Michael Kjellman
[jira] [Commented] (CASSANDRA-8789) OutboundTcpConnectionPool should route messages to sockets by size not type
Mon, 20 Apr 2015 23:33:00 GMT


Michael Kjellman commented on CASSANDRA-8789:

My testing has shown that relying on message size as a heuristic to determine the channel/socket
to write to has adverse effects under load. The problem is this mixes high priority "Command"
verbs (e.g GOSSIP_DIGEST_SYN/GOSSIP_DIGEST_ACK) - that cannot be delayed in any way due to
the current implementation of FailureDetector - with lower priority "Response/Data" (e.g MUTATION/READ/REQUEST_RESPONSE)
verbs. The effect of this is that nodes will flap and be considered incorrectly DOWN due to
failure in sending Gossip verbs which are now queued behind lower priority messages.

The implementation of MessagingService is "fire and forget", however we do expect for most
messages some form of ACK. For instance, each MUTATION expects a REQUEST_RESPONSE within a
given timeout; otherwise a hint is generated. Here lies the problem: the REQUEST_RESPONSE
verb is 6 bytes (with no payload -- so now considered "small"). We also have INTERNAL_RESPONSE
(also 6 bytes). By using size instead of priority, or the old hard coded Command/Data implementation,
(sending high priority messages like GOSSIP over one channel and normal/low priority messages
over another) this means the REQUEST_RESPONSE for each MUTATION after this change will now
be sent over the same channel that used to be reserved for GOSSIP (or other high priority
Command) verbs.

If the kernel buffers backup sufficiently (although we have the NO_DELAY option on the socket,
it isn't very difficult under moderate/high load to still saturate the NIC) we've now moved
an ACK message for every MUTATION onto the same socket that is sending GOSSIP messages. Eventually
if we backup with enough small messages we likely will end up unable to send *important* messages
(e.g GOSSIP_DIGEST_SYN/GOSSIP_DIGEST_ACK), and FD will falsely be triggered and nodes will
be marked DOWN incorrectly. Additionally, once we hit this condition, we end up flapping as
GOSSIP messages eventually get thru which compounds the problem.

h4. How to reproduce:
I'm unable to figure out the new stress so I ran the stress from 2.0 against trunk (commit
sha 1fab7b785dc5e440a773828ff17e927a1f3c2e5f from 4/20/15) with all defaults except for changing
the replication factor from it's default of 1 to 3. I'm pretty sure the reason I can't easily
reproduce with the new stress is I seem to be failing to figure out the command line parsing
to change it from the default of 8 threads back to the 30 threads default that was in the
old stress. While it's crazy to run with 30 threads, this simulates enough traffic on my 2014
MacBook Pro to actually backup the kernel buffers on loopback which will trigger this.

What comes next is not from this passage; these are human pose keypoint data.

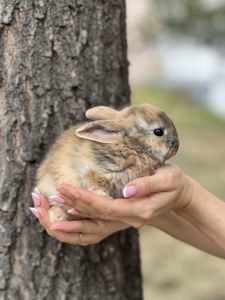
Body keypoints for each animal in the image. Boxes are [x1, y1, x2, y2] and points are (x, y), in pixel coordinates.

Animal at [35, 103, 179, 223]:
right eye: (158, 132)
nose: (176, 146)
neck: (131, 146)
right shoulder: (94, 172)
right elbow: (96, 183)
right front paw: (104, 197)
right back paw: (56, 216)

1) Setup a 3 node ccm cluster locally with all defaults (ccm create tcptest --install-dir=/Users/username/pathto/cassandra-apache/
&& ccm populate -n 3 && ccm start)
2) Run stress from 2.0 using all defaults aside from specifying a RF=3 (tools/bin/cassandra-stress
-l 3)
3) Monitor FailureDetector messages in the logs, overall load written, etc

h4. Expected Results:
# Without these changes, stress will not timeout while inserting data. With this change, I've
now observed timeouts starting 50% of the way thru the 1 million records. 
Operation [303198] retried 10 times - error inserting key 0303198 ((TTransportException): Broken pipe)

# Although MUTATION messages should/are expected to be dropped under high load etc, GOSSIP
messages should not fail in being written to the socket in a timely manner to avoid FD (FailureDetector)
from incorrectly marking nodes DOWN incorrectly.
# Amount of inserted load reported in nodetool ring should be ~250MB using the 2.0 stress
tool. On my machine I saw a "final" load of 1.44MB on node(1), and only ~65MB on node(2,3).
This is due to FD marking the nodes down and dropping mutations and creating hints. (Additionally,
once in this state, memory overhead get's even worse as we generate unnecessary hints because
in the prior design we were able to actually write to the socket.)

h4. Alternative Proposal
I'm 100% on board with using a more priority based system to better utilize the two channels/sockets
we have. For instance: 

That way we can use the priorities to route small messages like SNAPSHOT, TRUNCATE, GOSSIP_DIGEST_SYN
over the high-priority channel and the normal-priority messages over the other channel/socket.